Drew Gooden has 44 playoff games and an NBA Finals loss in 2007 under his belt, but he last reached the postseason in 2009 in Sacramento. Samuel Dalembert (Philadelphia) and Joel Przybilla (Portland) also last appeared in playoff games that year.
It's nice to have veteran leadership and experience, but let's face it – Daniels, Dalembert, Gooden and Przybilla aren't going to be leading the Bucks to any sort of series victory. The Bucks best players, aside from Redick, just aren't that experienced with this type of basketball.
Does it matter?
Boylan doesn't think so. To him, it's about peaking and maximizing the effort and talent as the playoffs begin.
"Just talking to some of the guys, they realize more importantly than moving up is to be playing well," Boylan said.
"Right now we're not playing well. You want to go into these final whatever, 15, 17 games, and if you are a playoff team you want to be building some momentum. You don't want to be kind of backing your way into the playoffs. You want o be running into the playoffs. That's what we need to do. we need to change our mindset a little bit and be expending energy rather than less energy and getting ourselves in a position where as we're getting into the first two weeks of April we're playing some really good basketball."
Dalembert agreed, saying even that little bit of playoff experience two or three years ago stays with a player.
"I see the point coach tried to make," said the center, who has appeared in 17 total playoff games in his 10-year career. "It's almost like reverse psychology, if you play well the outcome is going to be a win most of the time. We have experience. We have guys who have been there, who can play, who can compete. We just have to continue and stay ready and utilize the pieces (we have)."
The challenge for the Bucks over these final 16 games has been presented: Come together, play better, and go into the playoffs hot. They've done it before, with two separate four game winning streaks and a stretch in January where they went 8-3.
Perhaps the victory over the Trailblazers was the start of another hot streak, one in which point guard Damian Lillard was held to just eight points and LaMarcus Aldridge had only 10 points near the end of the third. The Bucks also had 29 assists on 42 field goals as nine different players scored.

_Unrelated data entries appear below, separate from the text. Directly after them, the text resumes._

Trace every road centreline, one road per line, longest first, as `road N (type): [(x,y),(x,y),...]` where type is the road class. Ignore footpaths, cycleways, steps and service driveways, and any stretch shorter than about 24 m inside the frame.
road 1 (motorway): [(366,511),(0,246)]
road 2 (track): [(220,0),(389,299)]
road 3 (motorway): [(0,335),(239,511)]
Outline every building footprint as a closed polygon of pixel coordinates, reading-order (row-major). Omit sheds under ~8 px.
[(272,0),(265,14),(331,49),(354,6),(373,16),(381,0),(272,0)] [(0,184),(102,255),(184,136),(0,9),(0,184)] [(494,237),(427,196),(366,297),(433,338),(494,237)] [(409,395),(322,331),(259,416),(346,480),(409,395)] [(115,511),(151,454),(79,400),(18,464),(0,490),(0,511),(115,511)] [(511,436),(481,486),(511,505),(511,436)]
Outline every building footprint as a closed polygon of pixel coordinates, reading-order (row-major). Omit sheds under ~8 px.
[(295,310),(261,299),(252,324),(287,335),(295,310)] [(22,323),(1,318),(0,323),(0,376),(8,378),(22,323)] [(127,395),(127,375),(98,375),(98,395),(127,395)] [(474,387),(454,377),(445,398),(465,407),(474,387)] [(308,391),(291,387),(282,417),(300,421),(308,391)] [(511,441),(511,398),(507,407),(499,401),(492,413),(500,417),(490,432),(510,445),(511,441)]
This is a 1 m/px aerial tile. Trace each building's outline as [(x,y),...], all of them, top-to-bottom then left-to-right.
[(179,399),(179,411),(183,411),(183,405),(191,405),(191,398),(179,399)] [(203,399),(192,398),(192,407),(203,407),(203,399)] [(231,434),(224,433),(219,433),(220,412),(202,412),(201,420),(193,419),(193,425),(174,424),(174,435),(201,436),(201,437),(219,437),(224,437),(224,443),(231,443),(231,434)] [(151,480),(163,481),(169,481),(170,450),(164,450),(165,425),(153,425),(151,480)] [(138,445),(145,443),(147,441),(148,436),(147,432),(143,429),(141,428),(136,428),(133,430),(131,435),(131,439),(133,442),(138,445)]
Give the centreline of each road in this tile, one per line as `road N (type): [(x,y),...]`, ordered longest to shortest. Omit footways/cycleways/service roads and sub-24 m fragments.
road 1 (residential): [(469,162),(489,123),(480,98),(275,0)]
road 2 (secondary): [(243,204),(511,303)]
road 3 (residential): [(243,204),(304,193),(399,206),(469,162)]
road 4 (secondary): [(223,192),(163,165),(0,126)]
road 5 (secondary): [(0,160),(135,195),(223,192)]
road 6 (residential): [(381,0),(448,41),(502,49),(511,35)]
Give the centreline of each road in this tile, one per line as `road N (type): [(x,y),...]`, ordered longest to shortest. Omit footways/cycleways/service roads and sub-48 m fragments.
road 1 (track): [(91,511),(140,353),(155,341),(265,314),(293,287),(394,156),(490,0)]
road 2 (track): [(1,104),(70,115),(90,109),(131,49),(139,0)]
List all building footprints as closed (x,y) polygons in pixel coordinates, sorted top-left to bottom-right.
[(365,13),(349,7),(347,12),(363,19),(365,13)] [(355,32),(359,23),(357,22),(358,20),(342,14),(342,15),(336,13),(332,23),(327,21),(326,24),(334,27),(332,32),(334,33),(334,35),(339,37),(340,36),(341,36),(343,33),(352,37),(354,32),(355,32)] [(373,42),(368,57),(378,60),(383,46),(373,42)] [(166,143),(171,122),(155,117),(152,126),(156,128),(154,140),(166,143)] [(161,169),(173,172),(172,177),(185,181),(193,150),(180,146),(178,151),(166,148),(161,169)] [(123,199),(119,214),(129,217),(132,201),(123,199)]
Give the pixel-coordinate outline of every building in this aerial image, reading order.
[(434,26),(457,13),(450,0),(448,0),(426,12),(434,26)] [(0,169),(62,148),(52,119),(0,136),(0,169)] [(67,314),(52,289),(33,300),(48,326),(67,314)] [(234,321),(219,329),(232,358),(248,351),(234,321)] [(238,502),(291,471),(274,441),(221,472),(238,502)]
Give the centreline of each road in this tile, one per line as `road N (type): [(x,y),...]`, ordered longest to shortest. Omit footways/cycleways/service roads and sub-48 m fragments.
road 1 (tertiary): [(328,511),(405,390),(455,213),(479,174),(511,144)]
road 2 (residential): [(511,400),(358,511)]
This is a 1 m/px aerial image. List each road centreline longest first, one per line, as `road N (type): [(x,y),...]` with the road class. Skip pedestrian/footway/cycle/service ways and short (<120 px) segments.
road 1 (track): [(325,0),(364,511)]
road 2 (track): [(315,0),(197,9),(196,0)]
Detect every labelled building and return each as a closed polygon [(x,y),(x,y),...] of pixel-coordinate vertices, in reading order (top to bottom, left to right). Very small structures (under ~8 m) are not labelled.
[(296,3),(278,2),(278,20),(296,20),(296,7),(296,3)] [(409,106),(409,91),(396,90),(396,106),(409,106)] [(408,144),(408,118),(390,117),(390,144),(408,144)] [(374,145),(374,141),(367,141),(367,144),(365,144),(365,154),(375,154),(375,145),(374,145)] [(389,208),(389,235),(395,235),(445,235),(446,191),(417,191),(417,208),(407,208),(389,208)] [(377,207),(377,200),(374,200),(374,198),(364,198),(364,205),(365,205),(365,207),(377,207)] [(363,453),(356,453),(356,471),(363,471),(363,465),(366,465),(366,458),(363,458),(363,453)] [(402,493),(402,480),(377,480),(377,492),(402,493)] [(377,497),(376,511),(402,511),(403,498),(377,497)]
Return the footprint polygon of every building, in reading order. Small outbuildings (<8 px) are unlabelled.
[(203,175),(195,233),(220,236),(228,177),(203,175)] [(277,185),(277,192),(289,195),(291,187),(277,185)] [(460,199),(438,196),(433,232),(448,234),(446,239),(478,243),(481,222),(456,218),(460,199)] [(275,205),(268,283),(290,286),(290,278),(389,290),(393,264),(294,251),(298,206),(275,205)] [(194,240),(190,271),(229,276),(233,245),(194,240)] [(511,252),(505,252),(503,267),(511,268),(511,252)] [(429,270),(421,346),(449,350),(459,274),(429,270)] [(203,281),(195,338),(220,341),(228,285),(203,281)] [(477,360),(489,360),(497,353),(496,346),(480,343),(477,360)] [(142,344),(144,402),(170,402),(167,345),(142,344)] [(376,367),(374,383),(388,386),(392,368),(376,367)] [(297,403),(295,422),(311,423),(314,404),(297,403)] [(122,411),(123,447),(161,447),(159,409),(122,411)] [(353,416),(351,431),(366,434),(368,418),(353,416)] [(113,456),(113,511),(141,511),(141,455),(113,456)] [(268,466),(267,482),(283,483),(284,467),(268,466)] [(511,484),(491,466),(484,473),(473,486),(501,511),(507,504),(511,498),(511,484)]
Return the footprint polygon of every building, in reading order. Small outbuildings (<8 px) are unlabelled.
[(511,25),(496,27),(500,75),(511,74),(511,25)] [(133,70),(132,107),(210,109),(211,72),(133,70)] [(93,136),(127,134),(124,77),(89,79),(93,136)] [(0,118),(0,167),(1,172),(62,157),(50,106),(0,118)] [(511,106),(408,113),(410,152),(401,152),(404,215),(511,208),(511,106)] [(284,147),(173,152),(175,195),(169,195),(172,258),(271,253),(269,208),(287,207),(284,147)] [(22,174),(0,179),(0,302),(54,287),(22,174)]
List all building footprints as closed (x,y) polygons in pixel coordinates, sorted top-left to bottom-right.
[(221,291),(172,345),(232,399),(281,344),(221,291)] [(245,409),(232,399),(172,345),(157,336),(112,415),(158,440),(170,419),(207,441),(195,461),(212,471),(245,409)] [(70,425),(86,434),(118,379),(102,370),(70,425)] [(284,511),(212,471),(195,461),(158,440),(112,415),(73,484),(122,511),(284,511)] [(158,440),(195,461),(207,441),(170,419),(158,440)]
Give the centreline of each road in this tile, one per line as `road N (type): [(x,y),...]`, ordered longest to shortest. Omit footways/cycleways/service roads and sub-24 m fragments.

"We show up in the game and boom, we look like a different team," Dalembert said. "We move the ball well. We play solid 'D'. We shoot the ball well too. Most importantly the turnovers are low. Every time have 11, 12 for the game and share the ball we look like a different team out there. Some guys, because the rotation throughout the year being unstable, guys try to get used to each other out there.
"We still have a lot to work on, but we have a good team. We have the pieces that we need on a team on this team, and we just have to utilize these pieces."